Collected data
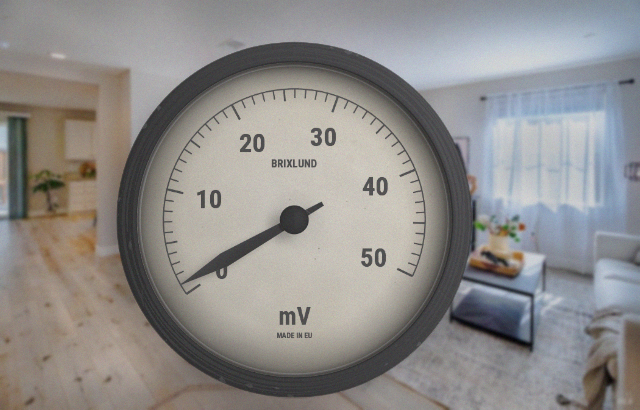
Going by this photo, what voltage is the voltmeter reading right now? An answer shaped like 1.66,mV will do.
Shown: 1,mV
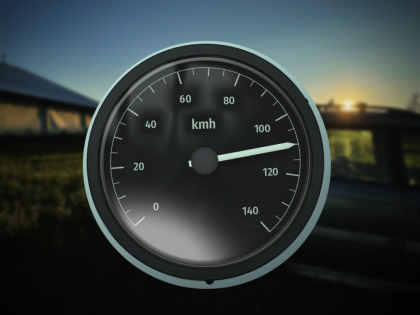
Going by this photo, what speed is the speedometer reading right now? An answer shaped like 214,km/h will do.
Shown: 110,km/h
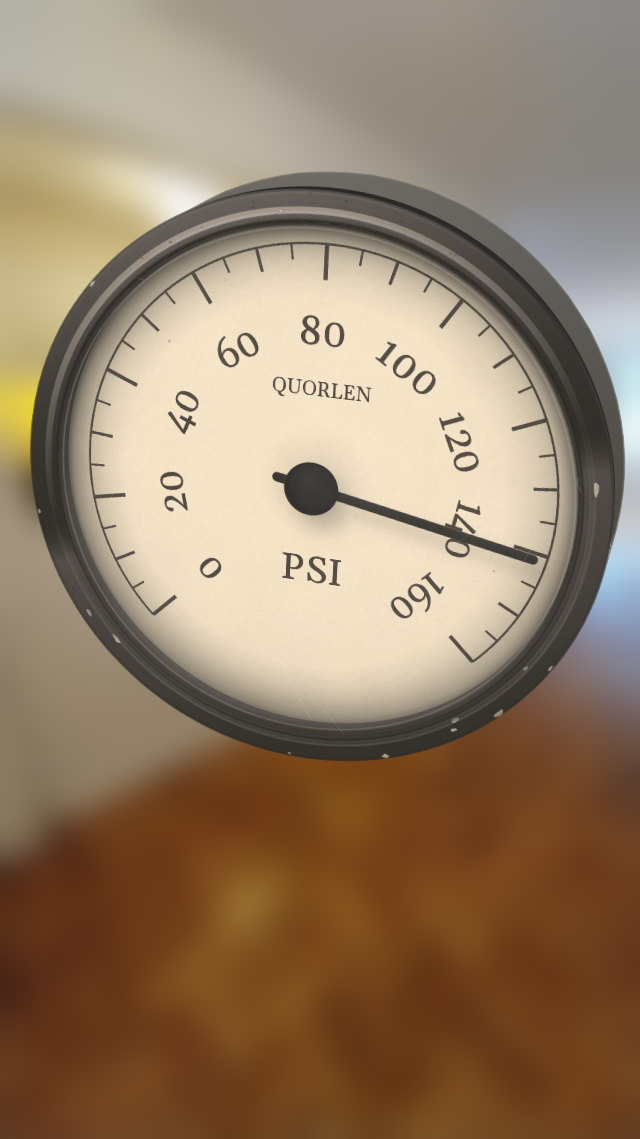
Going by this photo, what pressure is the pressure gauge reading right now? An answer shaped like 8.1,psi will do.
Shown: 140,psi
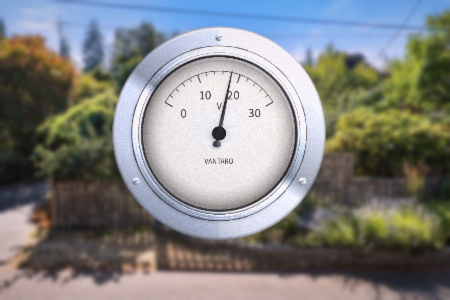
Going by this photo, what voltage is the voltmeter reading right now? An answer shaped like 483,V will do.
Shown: 18,V
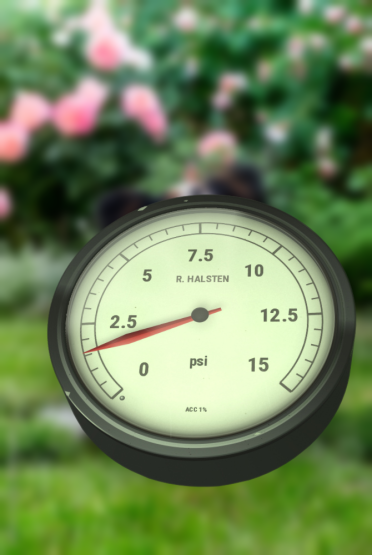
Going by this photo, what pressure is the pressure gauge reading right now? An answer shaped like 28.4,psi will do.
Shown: 1.5,psi
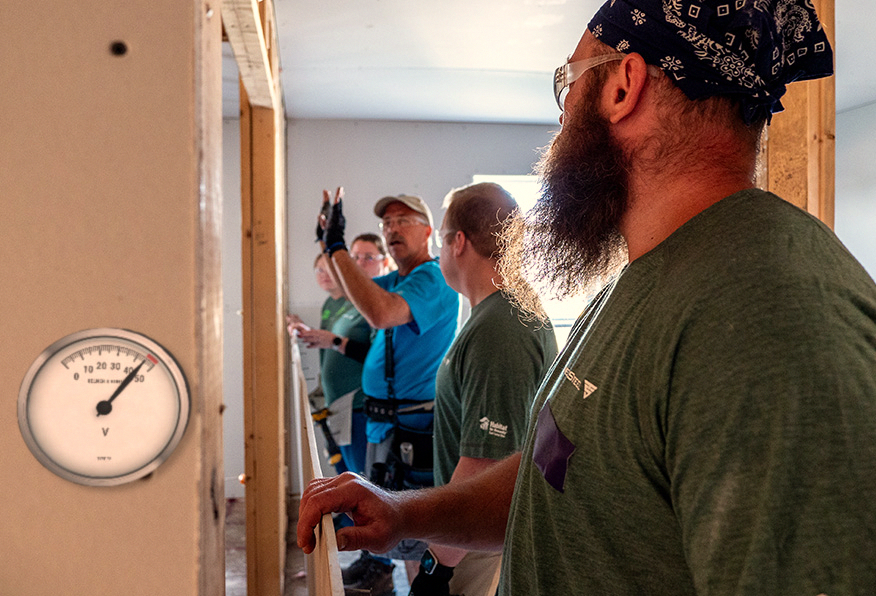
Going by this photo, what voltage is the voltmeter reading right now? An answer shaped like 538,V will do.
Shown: 45,V
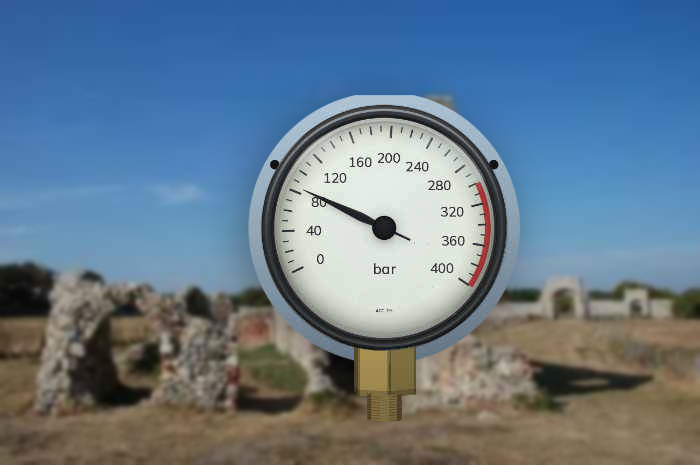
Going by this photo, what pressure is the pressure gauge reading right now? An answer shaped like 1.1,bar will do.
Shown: 85,bar
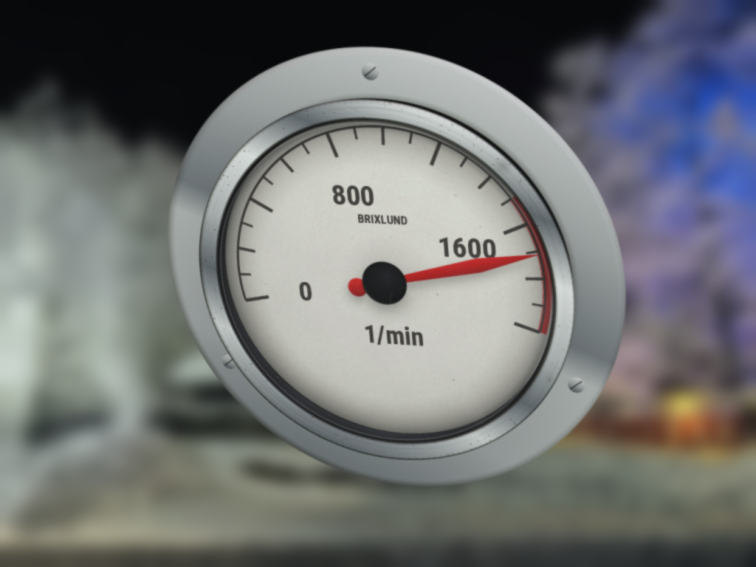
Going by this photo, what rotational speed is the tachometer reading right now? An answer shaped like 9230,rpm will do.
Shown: 1700,rpm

## Your objective
Could you render the records above as a two-column CSV headed "prompt" and "answer," one row per record, with each record's text and its answer in their own quoted fields and any line breaks replaced by spaces? Leave the pictures out.

## Response to this exercise
prompt,answer
"Going by this photo, what voltage is the voltmeter reading right now? An answer shaped like 1.66,mV will do. Shown:","1,mV"
"Going by this photo, what speed is the speedometer reading right now? An answer shaped like 214,km/h will do. Shown:","110,km/h"
"Going by this photo, what pressure is the pressure gauge reading right now? An answer shaped like 8.1,psi will do. Shown:","140,psi"
"Going by this photo, what voltage is the voltmeter reading right now? An answer shaped like 483,V will do. Shown:","18,V"
"Going by this photo, what pressure is the pressure gauge reading right now? An answer shaped like 28.4,psi will do. Shown:","1.5,psi"
"Going by this photo, what voltage is the voltmeter reading right now? An answer shaped like 538,V will do. Shown:","45,V"
"Going by this photo, what pressure is the pressure gauge reading right now? An answer shaped like 1.1,bar will do. Shown:","85,bar"
"Going by this photo, what rotational speed is the tachometer reading right now? An answer shaped like 9230,rpm will do. Shown:","1700,rpm"